Business

Time Inc. layoffs hit mastheads hard

Time Inc., home to venerable titles such as Time, People and Sports Illustrated, began a steep round of layoffs yesterday that claimed just under 250 jobs at its New York headquarters.

CEO Laura Lang said she would slash a total of 500 jobs, or 6 percent of the global workforce, as the magazine publisher wrestles with falling print ad revenue.

The highest-profile editorial name to be pink-slipped yesterday was Health Editor-in-Chief Ellen Kunes. Clare McHugh, editor of the custom Walmart magazine All You, will do double duty for both titles.

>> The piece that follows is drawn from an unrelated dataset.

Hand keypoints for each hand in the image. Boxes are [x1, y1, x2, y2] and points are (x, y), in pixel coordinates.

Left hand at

Real Simple Publisher Sally Preston, who left Martha Stewart Living a little over a year ago, is out on the business side.

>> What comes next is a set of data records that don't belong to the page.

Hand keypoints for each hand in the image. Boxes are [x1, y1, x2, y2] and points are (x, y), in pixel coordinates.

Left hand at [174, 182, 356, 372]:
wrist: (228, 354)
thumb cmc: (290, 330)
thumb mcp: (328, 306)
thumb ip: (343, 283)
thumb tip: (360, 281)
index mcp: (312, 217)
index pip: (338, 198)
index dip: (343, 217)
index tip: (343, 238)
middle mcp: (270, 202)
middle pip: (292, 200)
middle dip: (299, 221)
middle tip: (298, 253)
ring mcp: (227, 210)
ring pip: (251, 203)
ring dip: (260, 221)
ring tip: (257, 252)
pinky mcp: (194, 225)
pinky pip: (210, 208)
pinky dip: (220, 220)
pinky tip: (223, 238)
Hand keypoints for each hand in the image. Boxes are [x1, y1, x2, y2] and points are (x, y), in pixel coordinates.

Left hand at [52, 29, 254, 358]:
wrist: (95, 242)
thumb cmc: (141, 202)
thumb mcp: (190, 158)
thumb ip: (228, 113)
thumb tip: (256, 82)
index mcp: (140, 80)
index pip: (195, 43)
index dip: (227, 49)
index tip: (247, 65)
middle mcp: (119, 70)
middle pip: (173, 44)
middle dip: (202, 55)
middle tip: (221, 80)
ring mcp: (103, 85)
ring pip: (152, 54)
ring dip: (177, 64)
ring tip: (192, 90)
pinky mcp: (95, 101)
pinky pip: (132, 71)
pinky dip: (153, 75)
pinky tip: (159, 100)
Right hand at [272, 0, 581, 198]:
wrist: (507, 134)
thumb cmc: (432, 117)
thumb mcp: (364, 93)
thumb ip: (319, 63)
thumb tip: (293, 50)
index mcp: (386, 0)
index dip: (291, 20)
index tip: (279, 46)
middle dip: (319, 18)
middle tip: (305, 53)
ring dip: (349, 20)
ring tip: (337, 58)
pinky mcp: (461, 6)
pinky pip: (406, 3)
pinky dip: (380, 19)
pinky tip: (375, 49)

Time Inc. veteran Charles Kammerer, who was already doing double duty as group publisher of This Old House and Coastal Living, will jump to Real Simple as publisher. His old job will be filled by an associate publisher.

Meanwhile, People is looking for nine Newspaper Guild volunteers to step forward or it faces involuntary cuts. Time is cutting 12, including six from the guild.

The layoffs are part of Time Warner CEO Jeff Bewkes’s mandate to shave $100 million in costs from the hard-pressed publishing subsidiary.

The problem for Time Inc. and other publishers is that digital revenue — while growing rapidly — isn’t enough to offset the erosion of print advertising.

The company has had bigger cutbacks in terms of absolute numbers, but this latest round is the biggest as a percentage of the workforce.

“With the significant and ongoing changes in our industry, we must continue to transform our company into one that is leaner, more nimble and more innately multi-platform,” said Lang, who joined Time over a year ago from digital ad firm Digitas, where she was CEO.